Pasado el tiempo se encontraron mi amigo y el abogado. Su sorpresa fue grande al enterarse que había ganado el juicio.

— Pero hombre, ¿Cómo lo conseguiste?

—Pues muy fácil, hice caso de su consejo y le envié el jamón y el vino al Juez, pero en nombre de la parte contraria.

La evolución del Judicial ha provocado zonas comunes que comparte con el Ejecutivo. Hoy estás aquí y mañana te saco un gal como un gol; hoy fiscal mañana abogado; hoy gal, mañana gol, que este es mi juez y a ti te encontré en la calle. Dadme un juez y os moveré el mundo ¿o era un fulcro?

Tanto descaro es libertad, eficiencia, equidad, participación y transparencia. Por eso creo una exigencia del Legislativo que contemple la libre elección de juez y que dado que nuestros soberanos representantes eligen a los suyos, comen y cenan con ellos, les dan y quitan puestos y bolis y ordenadores, y coches oficiales y todas esas cosas, bueno sería que los representados tengamos también ese derecho a elegir juez, nuestro querido juez; algo que parece de sentido común.

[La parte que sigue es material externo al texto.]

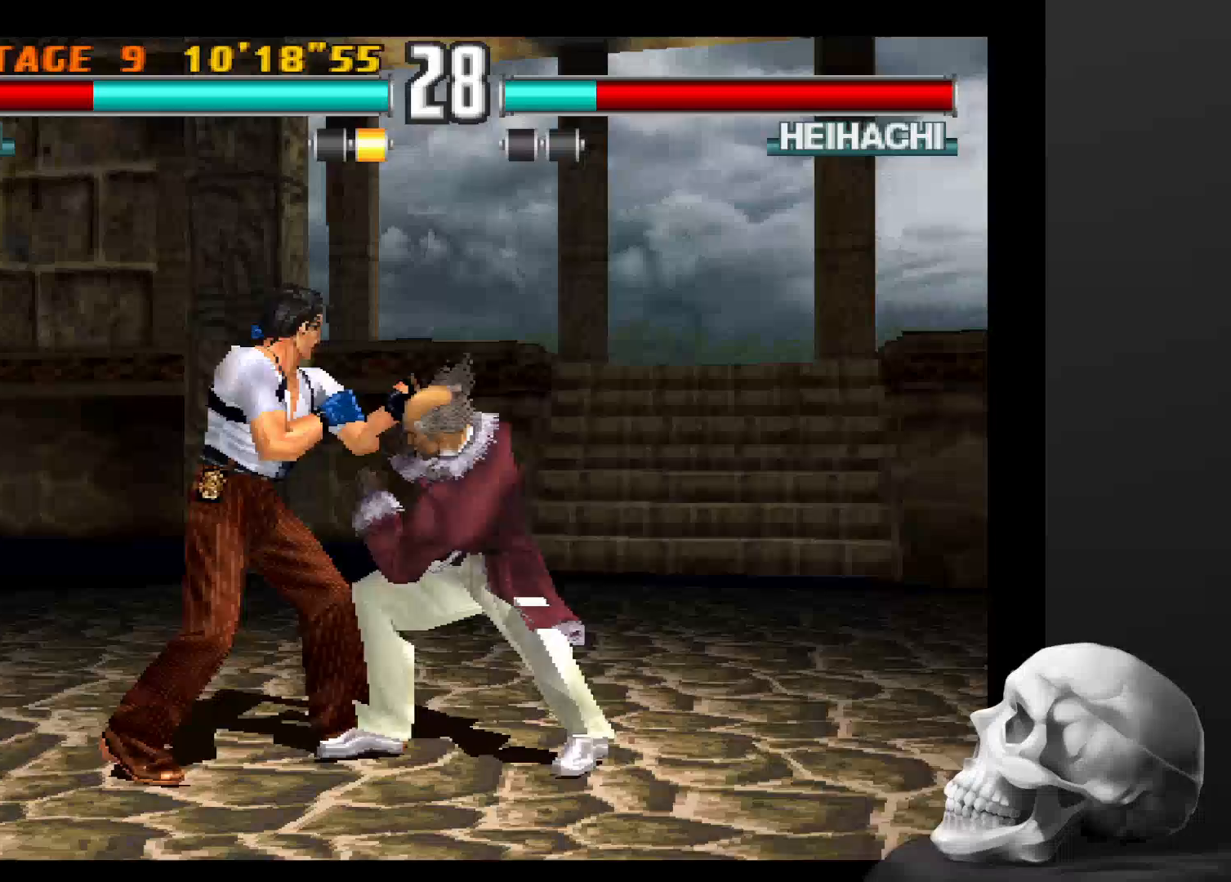
Gameplay with a controller (PlayStation layout); each line is a JSON object with the inputs held at the frame after it. "events" lists button and stick changes between this image and that frame as [ms after this image, input, new state], when the widget could be followed in between. Not read: CROSS DPAD_DOWN DPAD_LEFT DPAD_RIGHT L3 R1 R3 SQUARE.
{"buttons": [], "left_stick": "center", "right_stick": "center", "events": []}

Para que vean que no juego con ventaja ya les daré el nombre del juez ese del jamón; ¡anda que por un jamón!

La lista de jueces debería ser pública y comprobable y hacerse una gala anual para entregar los premios, tipo estatuilla, en sus diferentes modalidades: juez estrella, estrellado, a la mejor metamorfosis, al más politizado y que la presentasen el-la fiscal general del Estado y algún condenado.

También cromos y así poder intercambiar. Como si fuese una liguilla con las alineaciones del Supremo, Consejo del Poder ¿judicial o ejecutivo?, qué más da, y con Ronaldo de primera instancia o Messi de constitucional y Ramos para renovar; y cosas así divertidas y como un juego de niños y la cárcel de papel. Los cromos repes los cambiamos los domingos en la plaza de abajo del Rastro.

Pedimos libertad de elección de juez. Como ellos. A falta de libertad pues eso, cambiemos cromos.